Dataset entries
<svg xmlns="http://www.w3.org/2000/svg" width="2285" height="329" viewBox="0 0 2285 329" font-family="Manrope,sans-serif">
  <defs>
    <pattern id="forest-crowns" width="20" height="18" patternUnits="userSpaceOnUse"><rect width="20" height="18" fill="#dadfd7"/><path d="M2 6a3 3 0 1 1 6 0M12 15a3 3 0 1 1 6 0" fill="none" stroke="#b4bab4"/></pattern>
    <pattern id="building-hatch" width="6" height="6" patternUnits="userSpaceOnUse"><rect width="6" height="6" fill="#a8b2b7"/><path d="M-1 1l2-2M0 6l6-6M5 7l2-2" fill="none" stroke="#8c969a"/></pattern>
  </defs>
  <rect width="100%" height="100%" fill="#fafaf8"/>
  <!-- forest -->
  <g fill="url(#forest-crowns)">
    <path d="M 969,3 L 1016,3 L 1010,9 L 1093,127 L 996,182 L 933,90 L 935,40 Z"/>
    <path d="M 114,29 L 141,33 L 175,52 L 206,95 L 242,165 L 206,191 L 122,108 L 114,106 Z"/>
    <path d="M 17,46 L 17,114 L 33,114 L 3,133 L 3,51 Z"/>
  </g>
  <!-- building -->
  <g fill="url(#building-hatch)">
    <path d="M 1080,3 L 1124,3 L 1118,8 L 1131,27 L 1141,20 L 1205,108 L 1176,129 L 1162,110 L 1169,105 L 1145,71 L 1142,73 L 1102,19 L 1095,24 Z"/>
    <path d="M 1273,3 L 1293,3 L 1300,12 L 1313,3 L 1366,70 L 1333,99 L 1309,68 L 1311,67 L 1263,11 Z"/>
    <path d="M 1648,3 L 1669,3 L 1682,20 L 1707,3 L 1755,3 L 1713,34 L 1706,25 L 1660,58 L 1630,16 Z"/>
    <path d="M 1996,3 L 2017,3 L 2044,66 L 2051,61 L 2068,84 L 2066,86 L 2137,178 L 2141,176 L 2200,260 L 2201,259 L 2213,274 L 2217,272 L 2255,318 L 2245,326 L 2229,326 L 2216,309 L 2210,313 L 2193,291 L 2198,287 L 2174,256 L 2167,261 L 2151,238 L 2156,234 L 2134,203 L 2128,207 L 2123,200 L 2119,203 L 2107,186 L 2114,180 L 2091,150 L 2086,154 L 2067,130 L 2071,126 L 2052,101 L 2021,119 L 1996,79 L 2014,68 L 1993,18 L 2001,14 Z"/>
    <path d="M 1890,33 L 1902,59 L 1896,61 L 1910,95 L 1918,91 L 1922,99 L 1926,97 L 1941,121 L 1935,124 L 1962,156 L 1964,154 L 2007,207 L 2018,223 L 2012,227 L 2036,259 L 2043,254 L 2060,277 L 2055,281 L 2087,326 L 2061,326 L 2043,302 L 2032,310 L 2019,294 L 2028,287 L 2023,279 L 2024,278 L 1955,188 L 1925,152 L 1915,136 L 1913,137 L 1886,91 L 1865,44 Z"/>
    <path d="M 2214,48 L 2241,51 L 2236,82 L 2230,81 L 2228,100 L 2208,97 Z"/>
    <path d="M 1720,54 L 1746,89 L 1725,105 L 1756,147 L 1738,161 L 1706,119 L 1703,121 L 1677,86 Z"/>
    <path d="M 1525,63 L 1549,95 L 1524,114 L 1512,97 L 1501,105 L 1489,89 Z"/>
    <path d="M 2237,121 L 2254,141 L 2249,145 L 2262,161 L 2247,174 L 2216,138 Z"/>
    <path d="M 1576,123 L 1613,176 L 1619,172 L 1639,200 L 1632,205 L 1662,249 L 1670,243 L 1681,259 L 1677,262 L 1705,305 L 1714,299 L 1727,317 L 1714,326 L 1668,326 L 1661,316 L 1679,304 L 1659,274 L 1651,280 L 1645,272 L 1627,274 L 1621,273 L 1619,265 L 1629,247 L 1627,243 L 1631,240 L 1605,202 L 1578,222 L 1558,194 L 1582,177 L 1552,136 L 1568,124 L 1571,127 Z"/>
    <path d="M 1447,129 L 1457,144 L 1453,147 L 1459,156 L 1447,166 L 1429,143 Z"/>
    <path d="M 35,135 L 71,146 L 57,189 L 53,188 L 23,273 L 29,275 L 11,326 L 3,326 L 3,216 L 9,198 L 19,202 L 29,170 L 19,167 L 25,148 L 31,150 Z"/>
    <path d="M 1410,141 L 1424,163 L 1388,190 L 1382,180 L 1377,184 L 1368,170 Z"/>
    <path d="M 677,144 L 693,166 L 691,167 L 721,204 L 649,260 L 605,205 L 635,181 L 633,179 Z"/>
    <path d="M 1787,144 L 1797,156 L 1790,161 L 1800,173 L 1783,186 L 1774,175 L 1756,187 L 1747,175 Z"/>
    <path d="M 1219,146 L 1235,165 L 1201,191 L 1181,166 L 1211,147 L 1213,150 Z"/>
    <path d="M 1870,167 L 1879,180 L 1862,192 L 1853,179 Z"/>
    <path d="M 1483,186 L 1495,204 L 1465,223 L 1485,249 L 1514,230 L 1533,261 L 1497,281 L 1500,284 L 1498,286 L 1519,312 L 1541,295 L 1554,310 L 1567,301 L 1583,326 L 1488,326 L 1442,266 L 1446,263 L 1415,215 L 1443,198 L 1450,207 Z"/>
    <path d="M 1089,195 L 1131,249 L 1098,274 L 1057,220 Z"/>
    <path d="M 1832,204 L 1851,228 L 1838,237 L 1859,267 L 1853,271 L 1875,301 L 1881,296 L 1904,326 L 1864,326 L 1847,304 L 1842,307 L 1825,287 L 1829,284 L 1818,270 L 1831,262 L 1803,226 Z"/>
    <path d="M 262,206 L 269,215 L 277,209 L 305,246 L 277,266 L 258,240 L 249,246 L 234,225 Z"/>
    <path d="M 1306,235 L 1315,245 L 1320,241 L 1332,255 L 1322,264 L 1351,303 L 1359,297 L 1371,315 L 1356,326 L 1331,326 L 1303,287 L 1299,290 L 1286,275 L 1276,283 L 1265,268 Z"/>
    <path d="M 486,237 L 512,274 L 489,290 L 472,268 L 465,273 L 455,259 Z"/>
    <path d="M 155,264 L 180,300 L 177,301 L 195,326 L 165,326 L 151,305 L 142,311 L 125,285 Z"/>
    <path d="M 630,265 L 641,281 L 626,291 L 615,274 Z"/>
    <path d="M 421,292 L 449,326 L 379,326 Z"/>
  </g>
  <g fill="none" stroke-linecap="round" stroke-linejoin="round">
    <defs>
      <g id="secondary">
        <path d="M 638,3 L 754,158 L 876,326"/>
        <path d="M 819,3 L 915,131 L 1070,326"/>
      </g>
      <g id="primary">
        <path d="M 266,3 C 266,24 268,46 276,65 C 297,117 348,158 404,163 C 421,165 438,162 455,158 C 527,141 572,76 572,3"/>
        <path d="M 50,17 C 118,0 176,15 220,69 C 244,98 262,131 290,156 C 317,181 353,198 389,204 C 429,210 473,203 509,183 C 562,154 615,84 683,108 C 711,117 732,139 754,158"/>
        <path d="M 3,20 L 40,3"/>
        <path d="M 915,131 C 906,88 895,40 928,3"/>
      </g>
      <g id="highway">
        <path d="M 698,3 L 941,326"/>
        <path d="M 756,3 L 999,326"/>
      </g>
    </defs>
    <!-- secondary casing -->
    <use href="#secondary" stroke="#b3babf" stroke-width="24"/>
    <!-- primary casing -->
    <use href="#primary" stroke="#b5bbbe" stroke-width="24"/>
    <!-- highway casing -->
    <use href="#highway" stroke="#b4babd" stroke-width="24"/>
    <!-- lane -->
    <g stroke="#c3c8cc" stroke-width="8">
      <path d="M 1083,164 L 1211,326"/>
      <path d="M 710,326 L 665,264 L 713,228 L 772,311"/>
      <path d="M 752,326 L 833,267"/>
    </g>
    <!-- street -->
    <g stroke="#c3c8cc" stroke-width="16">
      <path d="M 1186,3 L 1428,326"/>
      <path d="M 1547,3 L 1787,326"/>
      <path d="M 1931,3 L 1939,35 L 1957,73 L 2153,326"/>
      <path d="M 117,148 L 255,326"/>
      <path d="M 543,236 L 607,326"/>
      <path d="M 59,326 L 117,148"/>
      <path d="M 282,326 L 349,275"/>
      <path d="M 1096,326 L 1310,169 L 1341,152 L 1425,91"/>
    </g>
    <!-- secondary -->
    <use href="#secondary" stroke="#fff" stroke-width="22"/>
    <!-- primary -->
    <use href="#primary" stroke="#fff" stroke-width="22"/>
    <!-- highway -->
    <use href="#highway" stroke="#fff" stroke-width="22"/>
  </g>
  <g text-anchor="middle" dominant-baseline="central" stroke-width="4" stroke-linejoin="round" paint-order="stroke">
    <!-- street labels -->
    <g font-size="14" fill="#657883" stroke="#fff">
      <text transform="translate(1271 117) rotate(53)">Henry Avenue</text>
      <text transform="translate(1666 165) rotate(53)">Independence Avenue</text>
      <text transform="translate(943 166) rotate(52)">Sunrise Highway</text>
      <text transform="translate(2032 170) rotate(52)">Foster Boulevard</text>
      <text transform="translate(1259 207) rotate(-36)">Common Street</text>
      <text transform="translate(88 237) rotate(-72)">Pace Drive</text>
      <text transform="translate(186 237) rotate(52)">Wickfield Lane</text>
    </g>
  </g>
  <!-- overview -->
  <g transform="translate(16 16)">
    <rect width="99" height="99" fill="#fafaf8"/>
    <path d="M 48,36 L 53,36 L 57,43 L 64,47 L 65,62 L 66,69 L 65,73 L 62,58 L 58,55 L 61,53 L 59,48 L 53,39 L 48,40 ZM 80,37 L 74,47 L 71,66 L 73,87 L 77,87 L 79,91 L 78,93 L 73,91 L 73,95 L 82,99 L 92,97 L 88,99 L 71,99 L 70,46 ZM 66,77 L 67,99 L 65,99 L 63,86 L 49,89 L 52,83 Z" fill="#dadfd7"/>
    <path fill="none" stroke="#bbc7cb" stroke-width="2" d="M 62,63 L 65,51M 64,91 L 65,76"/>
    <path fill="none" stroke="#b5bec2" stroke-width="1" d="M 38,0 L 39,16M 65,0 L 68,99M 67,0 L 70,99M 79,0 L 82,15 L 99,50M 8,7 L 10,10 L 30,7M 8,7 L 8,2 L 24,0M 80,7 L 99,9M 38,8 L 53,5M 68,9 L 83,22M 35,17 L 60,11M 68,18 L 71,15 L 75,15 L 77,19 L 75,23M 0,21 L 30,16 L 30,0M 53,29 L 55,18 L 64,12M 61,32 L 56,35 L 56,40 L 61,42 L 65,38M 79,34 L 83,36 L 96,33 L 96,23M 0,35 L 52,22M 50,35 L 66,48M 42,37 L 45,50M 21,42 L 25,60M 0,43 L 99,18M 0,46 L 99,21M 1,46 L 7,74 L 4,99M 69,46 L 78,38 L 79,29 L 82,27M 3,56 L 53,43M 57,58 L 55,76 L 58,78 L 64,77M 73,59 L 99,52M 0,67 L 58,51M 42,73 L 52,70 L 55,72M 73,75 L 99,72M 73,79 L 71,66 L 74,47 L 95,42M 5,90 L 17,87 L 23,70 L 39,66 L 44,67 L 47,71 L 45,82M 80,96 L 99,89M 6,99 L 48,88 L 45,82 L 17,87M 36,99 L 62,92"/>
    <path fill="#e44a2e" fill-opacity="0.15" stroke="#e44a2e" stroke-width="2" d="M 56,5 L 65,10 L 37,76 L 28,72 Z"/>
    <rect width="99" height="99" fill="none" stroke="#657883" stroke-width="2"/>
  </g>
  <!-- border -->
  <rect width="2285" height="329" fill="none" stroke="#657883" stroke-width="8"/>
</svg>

* [Work order]: What is needed is an exact copy of the lines from the one containing "<!-- street labels -->" through the final line of the data, both included, and nothing more.

* [Task answer]:
    <!-- street labels -->
    <g font-size="14" fill="#657883" stroke="#fff">
      <text transform="translate(1271 117) rotate(53)">Henry Avenue</text>
      <text transform="translate(1666 165) rotate(53)">Independence Avenue</text>
      <text transform="translate(943 166) rotate(52)">Sunrise Highway</text>
      <text transform="translate(2032 170) rotate(52)">Foster Boulevard</text>
      <text transform="translate(1259 207) rotate(-36)">Common Street</text>
      <text transform="translate(88 237) rotate(-72)">Pace Drive</text>
      <text transform="translate(186 237) rotate(52)">Wickfield Lane</text>
    </g>
  </g>
  <!-- overview -->
  <g transform="translate(16 16)">
    <rect width="99" height="99" fill="#fafaf8"/>
    <path d="M 48,36 L 53,36 L 57,43 L 64,47 L 65,62 L 66,69 L 65,73 L 62,58 L 58,55 L 61,53 L 59,48 L 53,39 L 48,40 ZM 80,37 L 74,47 L 71,66 L 73,87 L 77,87 L 79,91 L 78,93 L 73,91 L 73,95 L 82,99 L 92,97 L 88,99 L 71,99 L 70,46 ZM 66,77 L 67,99 L 65,99 L 63,86 L 49,89 L 52,83 Z" fill="#dadfd7"/>
    <path fill="none" stroke="#bbc7cb" stroke-width="2" d="M 62,63 L 65,51M 64,91 L 65,76"/>
    <path fill="none" stroke="#b5bec2" stroke-width="1" d="M 38,0 L 39,16M 65,0 L 68,99M 67,0 L 70,99M 79,0 L 82,15 L 99,50M 8,7 L 10,10 L 30,7M 8,7 L 8,2 L 24,0M 80,7 L 99,9M 38,8 L 53,5M 68,9 L 83,22M 35,17 L 60,11M 68,18 L 71,15 L 75,15 L 77,19 L 75,23M 0,21 L 30,16 L 30,0M 53,29 L 55,18 L 64,12M 61,32 L 56,35 L 56,40 L 61,42 L 65,38M 79,34 L 83,36 L 96,33 L 96,23M 0,35 L 52,22M 50,35 L 66,48M 42,37 L 45,50M 21,42 L 25,60M 0,43 L 99,18M 0,46 L 99,21M 1,46 L 7,74 L 4,99M 69,46 L 78,38 L 79,29 L 82,27M 3,56 L 53,43M 57,58 L 55,76 L 58,78 L 64,77M 73,59 L 99,52M 0,67 L 58,51M 42,73 L 52,70 L 55,72M 73,75 L 99,72M 73,79 L 71,66 L 74,47 L 95,42M 5,90 L 17,87 L 23,70 L 39,66 L 44,67 L 47,71 L 45,82M 80,96 L 99,89M 6,99 L 48,88 L 45,82 L 17,87M 36,99 L 62,92"/>
    <path fill="#e44a2e" fill-opacity="0.15" stroke="#e44a2e" stroke-width="2" d="M 56,5 L 65,10 L 37,76 L 28,72 Z"/>
    <rect width="99" height="99" fill="none" stroke="#657883" stroke-width="2"/>
  </g>
  <!-- border -->
  <rect width="2285" height="329" fill="none" stroke="#657883" stroke-width="8"/>
</svg>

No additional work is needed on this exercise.